TASK STATEMENT:
Please keep the pictures out and write out exactly the lines from the first in the data below through the one containing "10px; letter-spacing: 0.3px;", both included.

EXERCISE DATA:
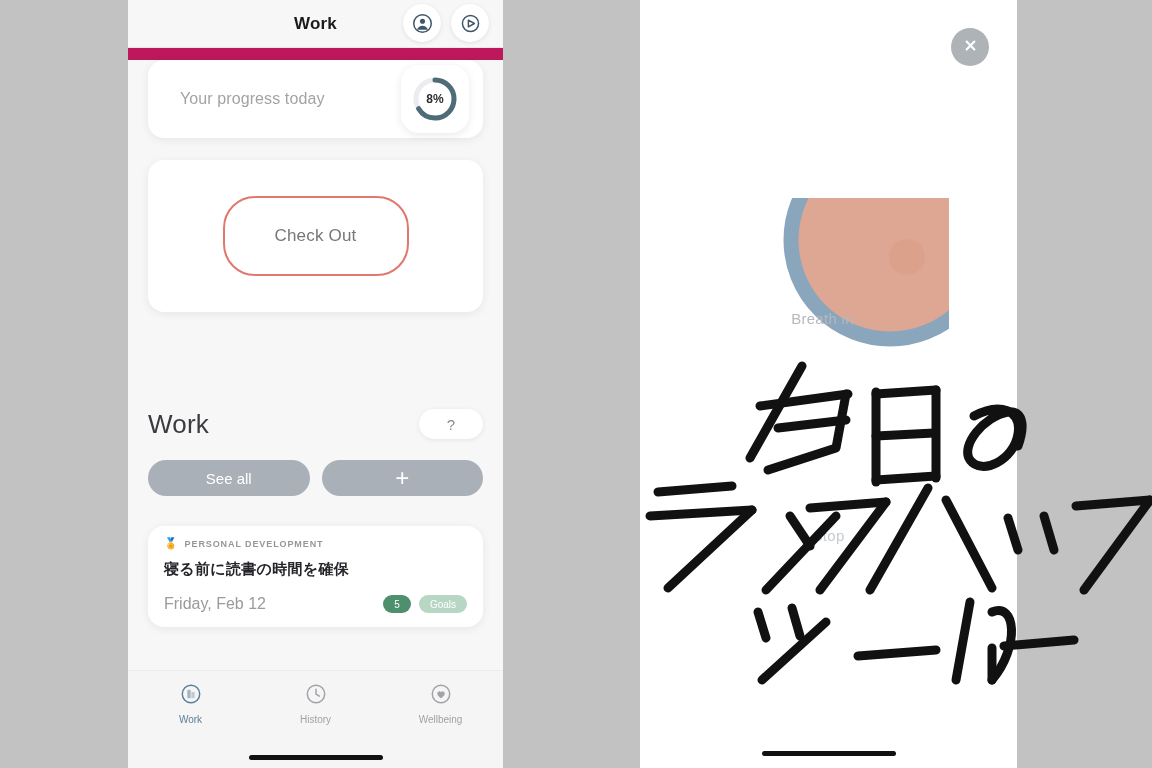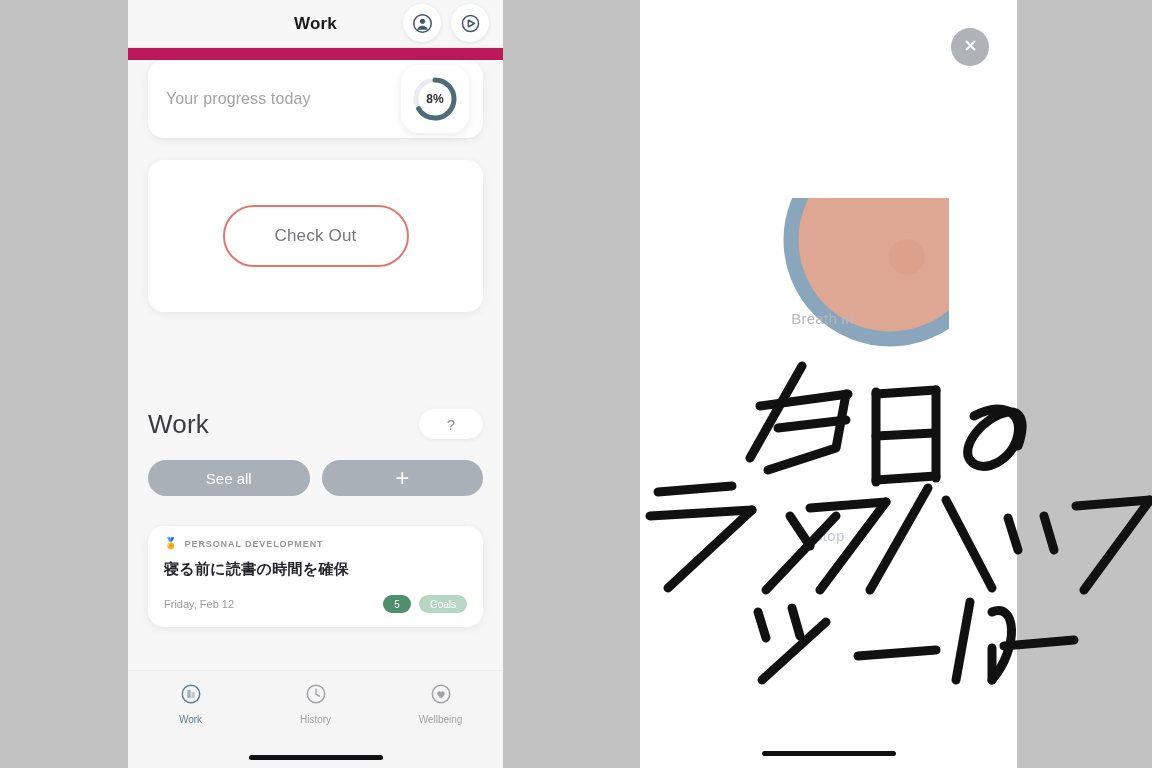--- a/index.html
+++ b/index.html
@@ -72,7 +72,7 @@
     height: 78px;
     display: flex;
     align-items: center;
-    padding: 0 18px;
+    padding: 0 32px;
     position: relative;
   }
   .progress-label {

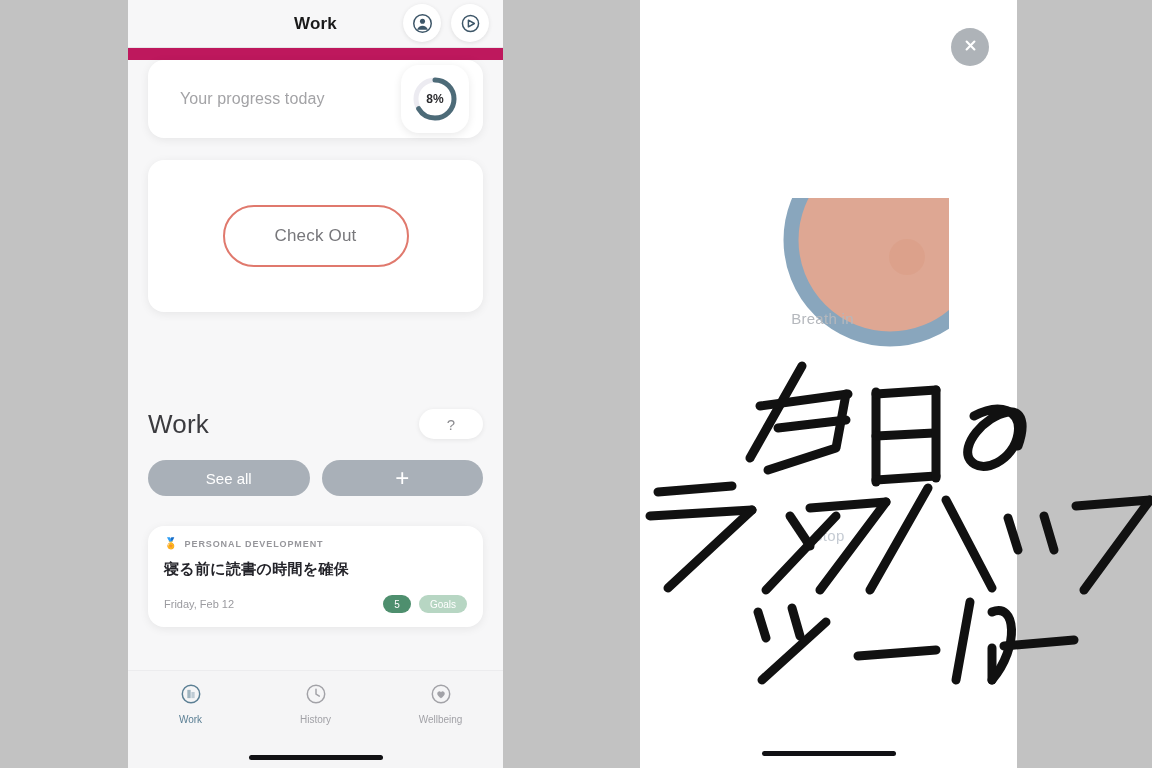--- a/index.html
+++ b/index.html
@@ -105,7 +105,7 @@
     display: flex; align-items: center; justify-content: center;
   }
   #checkout-btn {
-    width: 186px; height: 62px;
+    width: 186px; height: 80px;
     border-radius: 32px;
     border: 2px solid #e0796d;
     background: transparent;

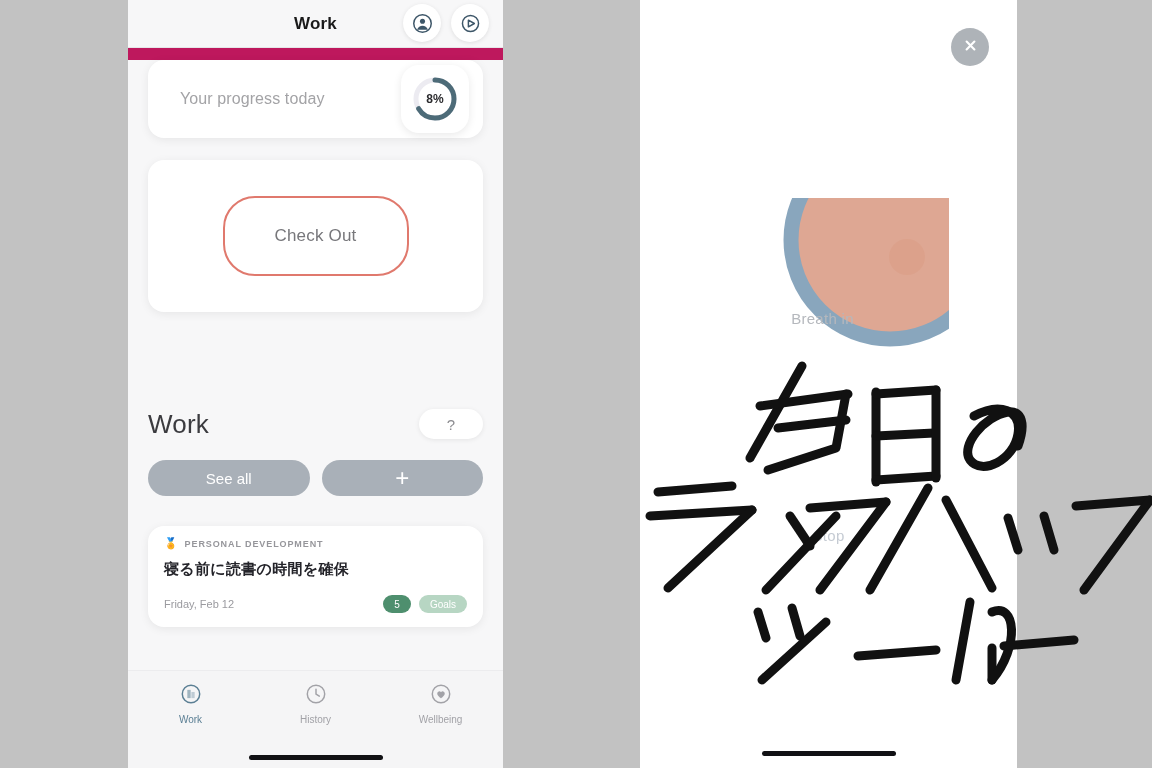--- a/index.html
+++ b/index.html
@@ -173,7 +173,7 @@
     margin-top: 16px;
     display: flex; align-items: center; justify-content: space-between;
   }
-  .goal-date { font-size: 11px; color: #9a9a9f; }
+  .goal-date { font-size: 16px; color: #9a9a9f; }
   .goal-badges { display: flex; gap: 8px; align-items: center; }
   .badge {
     height: 18px; border-radius: 9px;

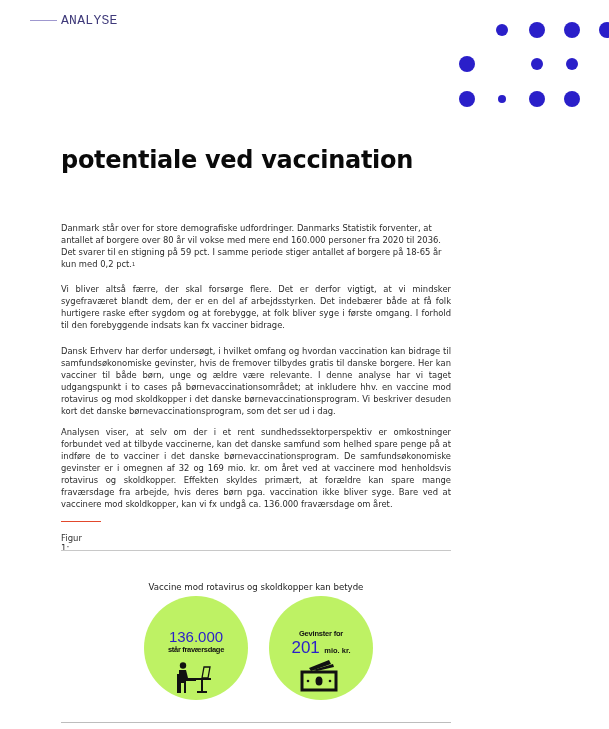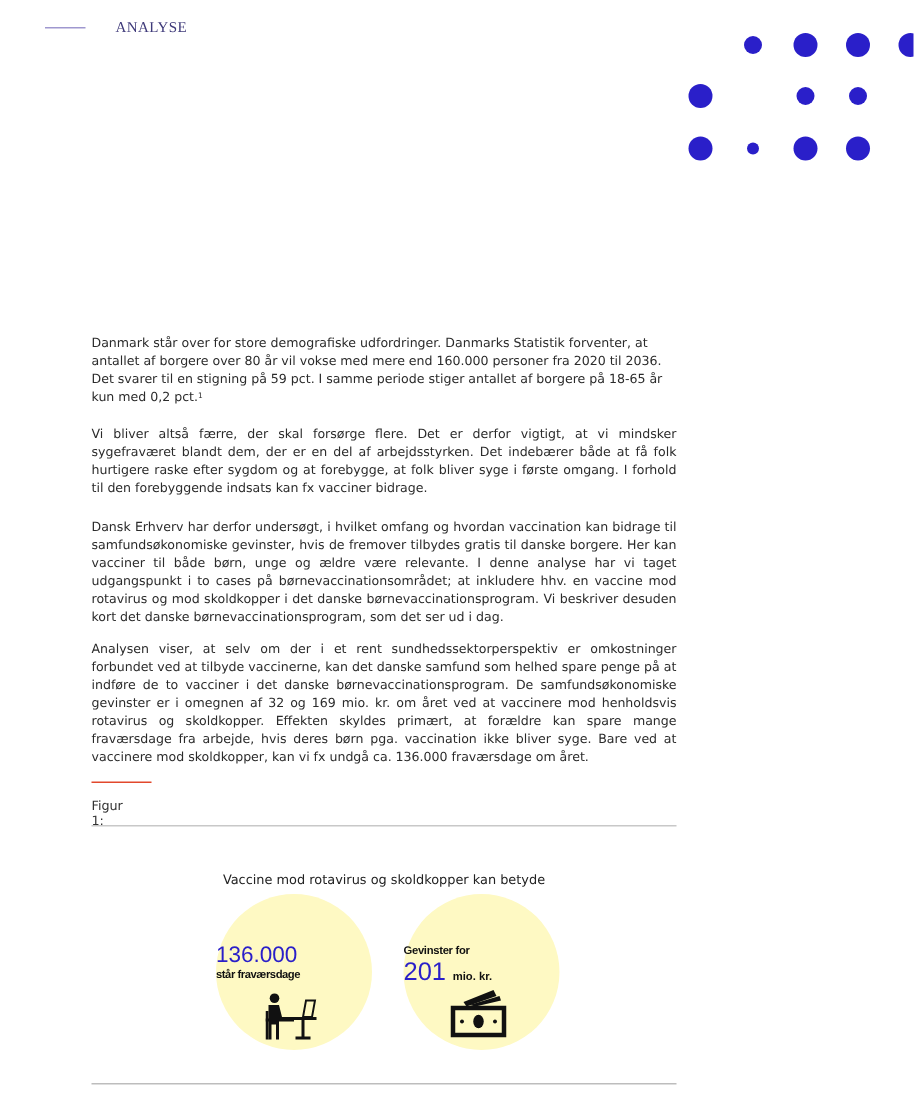--- a/index.html
+++ b/index.html
@@ -11,7 +11,7 @@
     }
     .section-tag { position: absolute; left: 30px; top: 13px; display: flex; align-items: center; }
     .section-tag .rule { width: 27px; height: 1px; background: #9f98cf; margin-right: 4px; }
-    .section-tag .label { font-size: 10px; letter-spacing: 0.3px; color: #3f3a7a; font-family: Liberation Serif, serif; margin-left: 16px; }
+    .section-tag .label { font-size: 13px; letter-spacing: 0.3px; color: #3f3a7a; font-family: Liberation Mono, monospace; }
 
     .dots { position: absolute; left: 0; top: 0; width: 609px; height: 120px; pointer-events: none; }
     .dot { position: absolute; border-radius: 50%; background: #2a1fc9; }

FINISHED EXERCISE:
--- a/index.html
+++ b/index.html
@@ -72,7 +72,7 @@
     height: 78px;
     display: flex;
     align-items: center;
-    padding: 0 18px;
+    padding: 0 32px;
     position: relative;
   }
   .progress-label {

--- a/index.html
+++ b/index.html
@@ -105,7 +105,7 @@
     display: flex; align-items: center; justify-content: center;
   }
   #checkout-btn {
-    width: 186px; height: 62px;
+    width: 186px; height: 80px;
     border-radius: 32px;
     border: 2px solid #e0796d;
     background: transparent;

--- a/index.html
+++ b/index.html
@@ -173,7 +173,7 @@
     margin-top: 16px;
     display: flex; align-items: center; justify-content: space-between;
   }
-  .goal-date { font-size: 11px; color: #9a9a9f; }
+  .goal-date { font-size: 16px; color: #9a9a9f; }
   .goal-badges { display: flex; gap: 8px; align-items: center; }
   .badge {
     height: 18px; border-radius: 9px;

--- a/index.html
+++ b/index.html
@@ -11,7 +11,7 @@
     }
     .section-tag { position: absolute; left: 30px; top: 13px; display: flex; align-items: center; }
     .section-tag .rule { width: 27px; height: 1px; background: #9f98cf; margin-right: 4px; }
-    .section-tag .label { font-size: 10px; letter-spacing: 0.3px; color: #3f3a7a; font-family: Liberation Serif, serif; margin-left: 16px; }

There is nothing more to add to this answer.